→ Exercise directions: Below are some records; quote exactly the lines from the one that contains "middle mcp: (179, 82)" through the one that contains "pinky pip: (205, 113)", inclusive, and no others.
[Opening Entries provided section]
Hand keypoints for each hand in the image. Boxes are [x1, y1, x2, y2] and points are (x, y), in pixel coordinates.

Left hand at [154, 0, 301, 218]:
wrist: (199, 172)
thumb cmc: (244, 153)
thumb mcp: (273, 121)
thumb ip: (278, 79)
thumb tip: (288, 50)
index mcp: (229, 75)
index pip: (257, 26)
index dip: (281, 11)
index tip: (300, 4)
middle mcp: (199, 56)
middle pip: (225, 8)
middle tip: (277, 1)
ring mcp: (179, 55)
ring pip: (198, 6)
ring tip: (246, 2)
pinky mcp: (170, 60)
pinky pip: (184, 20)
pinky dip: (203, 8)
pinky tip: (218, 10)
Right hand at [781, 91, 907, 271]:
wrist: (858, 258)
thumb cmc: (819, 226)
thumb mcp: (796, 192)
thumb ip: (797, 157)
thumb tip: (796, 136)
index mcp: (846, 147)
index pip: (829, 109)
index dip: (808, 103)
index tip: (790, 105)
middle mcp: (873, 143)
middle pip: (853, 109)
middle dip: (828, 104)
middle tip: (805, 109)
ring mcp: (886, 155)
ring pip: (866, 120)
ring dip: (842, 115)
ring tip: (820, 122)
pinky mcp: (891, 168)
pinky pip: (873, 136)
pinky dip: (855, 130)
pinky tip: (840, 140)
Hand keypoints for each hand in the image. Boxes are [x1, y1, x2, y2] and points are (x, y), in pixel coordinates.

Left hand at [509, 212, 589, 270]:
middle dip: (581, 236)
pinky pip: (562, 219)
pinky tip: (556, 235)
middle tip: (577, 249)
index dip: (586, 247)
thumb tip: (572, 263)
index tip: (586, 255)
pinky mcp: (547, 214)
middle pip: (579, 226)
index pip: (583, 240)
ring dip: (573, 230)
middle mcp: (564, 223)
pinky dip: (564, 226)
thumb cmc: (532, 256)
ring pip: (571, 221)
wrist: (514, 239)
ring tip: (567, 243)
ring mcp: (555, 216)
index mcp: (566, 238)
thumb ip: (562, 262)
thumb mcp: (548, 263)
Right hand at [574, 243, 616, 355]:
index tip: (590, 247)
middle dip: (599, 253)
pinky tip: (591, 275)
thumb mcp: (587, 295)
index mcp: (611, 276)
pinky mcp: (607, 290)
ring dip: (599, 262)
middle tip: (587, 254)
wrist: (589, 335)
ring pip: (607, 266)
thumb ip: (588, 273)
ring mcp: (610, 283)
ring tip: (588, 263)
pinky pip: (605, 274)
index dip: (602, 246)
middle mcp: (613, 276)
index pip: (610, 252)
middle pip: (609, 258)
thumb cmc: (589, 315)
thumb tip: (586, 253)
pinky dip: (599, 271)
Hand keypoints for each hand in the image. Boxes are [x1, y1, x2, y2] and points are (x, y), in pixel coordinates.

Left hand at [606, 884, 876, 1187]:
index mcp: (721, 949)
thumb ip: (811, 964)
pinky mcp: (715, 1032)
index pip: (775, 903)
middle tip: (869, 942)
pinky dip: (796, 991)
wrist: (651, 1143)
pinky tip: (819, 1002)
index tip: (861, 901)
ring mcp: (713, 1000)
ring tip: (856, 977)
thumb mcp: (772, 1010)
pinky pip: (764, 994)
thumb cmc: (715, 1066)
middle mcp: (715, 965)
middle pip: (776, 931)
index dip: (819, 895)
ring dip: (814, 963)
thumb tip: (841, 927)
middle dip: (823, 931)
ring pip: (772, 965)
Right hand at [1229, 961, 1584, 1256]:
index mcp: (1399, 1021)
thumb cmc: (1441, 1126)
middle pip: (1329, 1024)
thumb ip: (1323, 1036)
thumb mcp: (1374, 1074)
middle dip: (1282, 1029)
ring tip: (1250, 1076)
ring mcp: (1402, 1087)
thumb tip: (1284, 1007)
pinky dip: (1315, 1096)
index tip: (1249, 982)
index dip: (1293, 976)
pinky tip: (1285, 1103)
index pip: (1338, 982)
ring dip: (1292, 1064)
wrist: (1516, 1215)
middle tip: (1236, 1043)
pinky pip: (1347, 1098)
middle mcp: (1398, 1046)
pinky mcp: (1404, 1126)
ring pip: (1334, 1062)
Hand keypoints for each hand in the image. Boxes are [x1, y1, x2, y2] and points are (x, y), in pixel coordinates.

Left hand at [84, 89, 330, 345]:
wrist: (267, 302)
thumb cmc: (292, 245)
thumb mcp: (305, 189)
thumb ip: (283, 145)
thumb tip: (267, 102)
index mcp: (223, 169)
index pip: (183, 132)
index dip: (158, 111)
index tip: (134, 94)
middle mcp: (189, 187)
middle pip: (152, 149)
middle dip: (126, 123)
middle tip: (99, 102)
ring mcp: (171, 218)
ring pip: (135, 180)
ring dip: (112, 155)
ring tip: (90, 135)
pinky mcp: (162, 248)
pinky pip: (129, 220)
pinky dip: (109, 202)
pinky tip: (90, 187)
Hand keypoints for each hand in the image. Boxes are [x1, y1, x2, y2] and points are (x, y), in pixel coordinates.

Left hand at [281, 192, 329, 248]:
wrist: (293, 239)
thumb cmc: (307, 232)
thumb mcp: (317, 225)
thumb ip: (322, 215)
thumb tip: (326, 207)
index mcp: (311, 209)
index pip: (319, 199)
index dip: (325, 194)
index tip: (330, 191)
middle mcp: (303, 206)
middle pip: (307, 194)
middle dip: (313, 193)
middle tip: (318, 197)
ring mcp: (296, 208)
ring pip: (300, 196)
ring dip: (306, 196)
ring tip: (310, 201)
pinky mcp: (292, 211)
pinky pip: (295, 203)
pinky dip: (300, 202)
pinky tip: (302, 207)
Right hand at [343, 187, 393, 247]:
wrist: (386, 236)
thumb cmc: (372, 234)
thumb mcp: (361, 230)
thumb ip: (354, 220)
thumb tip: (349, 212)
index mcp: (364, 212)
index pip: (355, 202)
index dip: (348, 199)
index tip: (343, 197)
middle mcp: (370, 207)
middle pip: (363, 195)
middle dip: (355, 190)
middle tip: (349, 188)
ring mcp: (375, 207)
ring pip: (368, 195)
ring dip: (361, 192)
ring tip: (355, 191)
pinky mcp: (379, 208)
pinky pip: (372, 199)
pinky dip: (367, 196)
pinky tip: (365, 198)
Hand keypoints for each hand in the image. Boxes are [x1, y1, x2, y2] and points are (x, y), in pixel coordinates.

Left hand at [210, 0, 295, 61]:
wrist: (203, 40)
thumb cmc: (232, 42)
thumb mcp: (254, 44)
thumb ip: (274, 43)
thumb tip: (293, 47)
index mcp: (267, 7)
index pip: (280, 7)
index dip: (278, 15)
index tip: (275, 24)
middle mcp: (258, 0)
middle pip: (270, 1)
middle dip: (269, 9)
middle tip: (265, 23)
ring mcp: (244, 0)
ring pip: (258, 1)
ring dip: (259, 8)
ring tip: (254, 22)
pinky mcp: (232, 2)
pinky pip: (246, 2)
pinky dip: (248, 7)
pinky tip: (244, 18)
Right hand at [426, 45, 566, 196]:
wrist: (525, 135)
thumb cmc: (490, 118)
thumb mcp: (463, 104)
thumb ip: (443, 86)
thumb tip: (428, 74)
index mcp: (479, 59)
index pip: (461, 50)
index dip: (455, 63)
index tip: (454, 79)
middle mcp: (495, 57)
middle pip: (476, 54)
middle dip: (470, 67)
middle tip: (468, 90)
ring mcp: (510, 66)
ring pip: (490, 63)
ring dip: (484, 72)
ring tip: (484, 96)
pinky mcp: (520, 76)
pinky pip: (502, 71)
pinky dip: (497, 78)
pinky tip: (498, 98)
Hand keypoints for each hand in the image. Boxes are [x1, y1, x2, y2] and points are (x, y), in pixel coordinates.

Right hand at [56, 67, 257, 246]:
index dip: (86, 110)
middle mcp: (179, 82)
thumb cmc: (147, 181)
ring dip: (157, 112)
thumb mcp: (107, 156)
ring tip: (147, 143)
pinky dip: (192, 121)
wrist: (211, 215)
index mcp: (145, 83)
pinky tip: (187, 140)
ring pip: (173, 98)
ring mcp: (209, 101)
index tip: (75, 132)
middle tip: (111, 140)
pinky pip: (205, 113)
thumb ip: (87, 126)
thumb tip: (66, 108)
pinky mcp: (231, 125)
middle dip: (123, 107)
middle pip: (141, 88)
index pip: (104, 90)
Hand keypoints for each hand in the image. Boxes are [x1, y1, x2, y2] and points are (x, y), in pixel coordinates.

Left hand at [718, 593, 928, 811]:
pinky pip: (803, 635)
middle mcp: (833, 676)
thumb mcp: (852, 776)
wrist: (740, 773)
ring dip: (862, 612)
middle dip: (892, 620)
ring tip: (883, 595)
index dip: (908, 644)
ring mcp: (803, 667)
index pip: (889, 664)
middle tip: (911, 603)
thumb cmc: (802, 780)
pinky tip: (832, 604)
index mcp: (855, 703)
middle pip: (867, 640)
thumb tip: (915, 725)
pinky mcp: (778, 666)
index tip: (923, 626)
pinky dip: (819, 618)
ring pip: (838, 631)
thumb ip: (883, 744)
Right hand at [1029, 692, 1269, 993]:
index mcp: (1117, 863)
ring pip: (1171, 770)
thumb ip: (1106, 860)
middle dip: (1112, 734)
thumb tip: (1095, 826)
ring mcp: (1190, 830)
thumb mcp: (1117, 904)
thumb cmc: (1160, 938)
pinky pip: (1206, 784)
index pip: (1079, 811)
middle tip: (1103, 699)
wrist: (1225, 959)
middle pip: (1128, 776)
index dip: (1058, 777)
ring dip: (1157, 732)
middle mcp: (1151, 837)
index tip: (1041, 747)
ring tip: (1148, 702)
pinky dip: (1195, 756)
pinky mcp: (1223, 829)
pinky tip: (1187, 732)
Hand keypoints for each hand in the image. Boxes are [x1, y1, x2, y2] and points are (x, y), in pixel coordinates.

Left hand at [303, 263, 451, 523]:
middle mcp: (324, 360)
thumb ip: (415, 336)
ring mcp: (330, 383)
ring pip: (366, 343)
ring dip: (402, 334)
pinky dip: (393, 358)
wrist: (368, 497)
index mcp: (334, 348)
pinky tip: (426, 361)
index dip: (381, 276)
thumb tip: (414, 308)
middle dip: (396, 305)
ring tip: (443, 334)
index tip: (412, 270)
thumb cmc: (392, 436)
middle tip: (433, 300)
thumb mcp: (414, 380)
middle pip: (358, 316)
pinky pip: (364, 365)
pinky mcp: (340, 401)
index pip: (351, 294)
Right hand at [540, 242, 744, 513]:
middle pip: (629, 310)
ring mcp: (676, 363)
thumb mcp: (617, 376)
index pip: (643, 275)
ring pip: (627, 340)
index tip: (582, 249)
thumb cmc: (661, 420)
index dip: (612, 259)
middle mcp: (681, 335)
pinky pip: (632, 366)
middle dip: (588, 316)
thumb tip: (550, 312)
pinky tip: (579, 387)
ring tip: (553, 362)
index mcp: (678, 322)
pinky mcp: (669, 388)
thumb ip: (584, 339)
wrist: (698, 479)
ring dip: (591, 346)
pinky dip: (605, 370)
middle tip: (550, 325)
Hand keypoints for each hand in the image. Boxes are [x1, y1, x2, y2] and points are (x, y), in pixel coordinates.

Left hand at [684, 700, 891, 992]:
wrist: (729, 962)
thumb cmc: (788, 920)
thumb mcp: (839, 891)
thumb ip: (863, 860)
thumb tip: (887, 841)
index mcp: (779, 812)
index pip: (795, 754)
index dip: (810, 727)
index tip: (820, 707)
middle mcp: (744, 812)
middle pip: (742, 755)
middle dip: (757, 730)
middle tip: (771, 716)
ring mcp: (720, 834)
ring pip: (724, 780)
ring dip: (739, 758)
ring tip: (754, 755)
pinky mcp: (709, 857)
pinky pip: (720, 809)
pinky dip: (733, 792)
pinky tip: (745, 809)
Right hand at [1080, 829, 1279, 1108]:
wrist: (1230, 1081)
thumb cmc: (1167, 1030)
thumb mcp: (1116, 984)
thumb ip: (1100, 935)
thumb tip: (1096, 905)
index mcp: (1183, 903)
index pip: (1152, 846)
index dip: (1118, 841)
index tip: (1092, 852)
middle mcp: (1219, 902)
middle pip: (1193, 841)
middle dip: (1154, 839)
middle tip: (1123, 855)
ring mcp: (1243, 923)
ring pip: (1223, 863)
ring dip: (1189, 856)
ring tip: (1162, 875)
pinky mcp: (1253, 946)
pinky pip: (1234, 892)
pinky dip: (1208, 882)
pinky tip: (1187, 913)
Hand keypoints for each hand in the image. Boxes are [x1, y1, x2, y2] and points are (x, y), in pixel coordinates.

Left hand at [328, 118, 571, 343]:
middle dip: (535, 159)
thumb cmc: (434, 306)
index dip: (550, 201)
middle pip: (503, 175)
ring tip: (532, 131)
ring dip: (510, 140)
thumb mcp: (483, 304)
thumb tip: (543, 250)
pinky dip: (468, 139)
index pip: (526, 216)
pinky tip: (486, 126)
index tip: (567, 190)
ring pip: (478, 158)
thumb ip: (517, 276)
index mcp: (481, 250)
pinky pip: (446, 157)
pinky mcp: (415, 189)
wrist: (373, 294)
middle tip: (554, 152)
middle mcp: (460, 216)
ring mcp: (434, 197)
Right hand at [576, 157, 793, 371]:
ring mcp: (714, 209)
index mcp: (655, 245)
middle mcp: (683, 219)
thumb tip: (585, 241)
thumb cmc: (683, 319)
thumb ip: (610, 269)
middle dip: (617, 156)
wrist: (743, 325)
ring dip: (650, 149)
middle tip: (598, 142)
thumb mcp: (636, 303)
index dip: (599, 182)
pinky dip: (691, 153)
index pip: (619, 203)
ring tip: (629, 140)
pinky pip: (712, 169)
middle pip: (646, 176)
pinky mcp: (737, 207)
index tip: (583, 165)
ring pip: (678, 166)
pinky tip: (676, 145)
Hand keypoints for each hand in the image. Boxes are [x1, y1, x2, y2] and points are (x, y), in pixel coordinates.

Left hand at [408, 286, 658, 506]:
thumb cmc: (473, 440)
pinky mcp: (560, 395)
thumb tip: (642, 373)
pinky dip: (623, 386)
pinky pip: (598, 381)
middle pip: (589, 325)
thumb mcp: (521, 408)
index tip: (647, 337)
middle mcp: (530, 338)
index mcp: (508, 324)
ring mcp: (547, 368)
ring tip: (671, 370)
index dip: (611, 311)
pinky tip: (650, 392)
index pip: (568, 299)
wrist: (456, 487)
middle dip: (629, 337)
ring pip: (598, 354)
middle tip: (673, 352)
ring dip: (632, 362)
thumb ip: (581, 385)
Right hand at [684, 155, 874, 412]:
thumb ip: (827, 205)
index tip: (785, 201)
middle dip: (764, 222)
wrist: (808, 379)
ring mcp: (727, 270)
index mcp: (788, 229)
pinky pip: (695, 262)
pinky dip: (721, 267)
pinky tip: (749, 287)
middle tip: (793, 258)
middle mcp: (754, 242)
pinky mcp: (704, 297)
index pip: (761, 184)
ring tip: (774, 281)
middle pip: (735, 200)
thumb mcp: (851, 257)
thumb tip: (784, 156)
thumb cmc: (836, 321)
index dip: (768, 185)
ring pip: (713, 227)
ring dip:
[Closing Entries provided section]
→ Task answer:
middle mcp: (179, 82)
thumb cmc: (147, 181)
ring dip: (157, 112)
thumb mcp: (107, 156)
ring tip: (147, 143)
pinky dip: (192, 121)
wrist: (211, 215)
index mcp: (145, 83)
pinky tip: (187, 140)
ring pip: (173, 98)
ring mcp: (209, 101)
index tip: (75, 132)
middle tip: (111, 140)
pinky pip: (205, 113)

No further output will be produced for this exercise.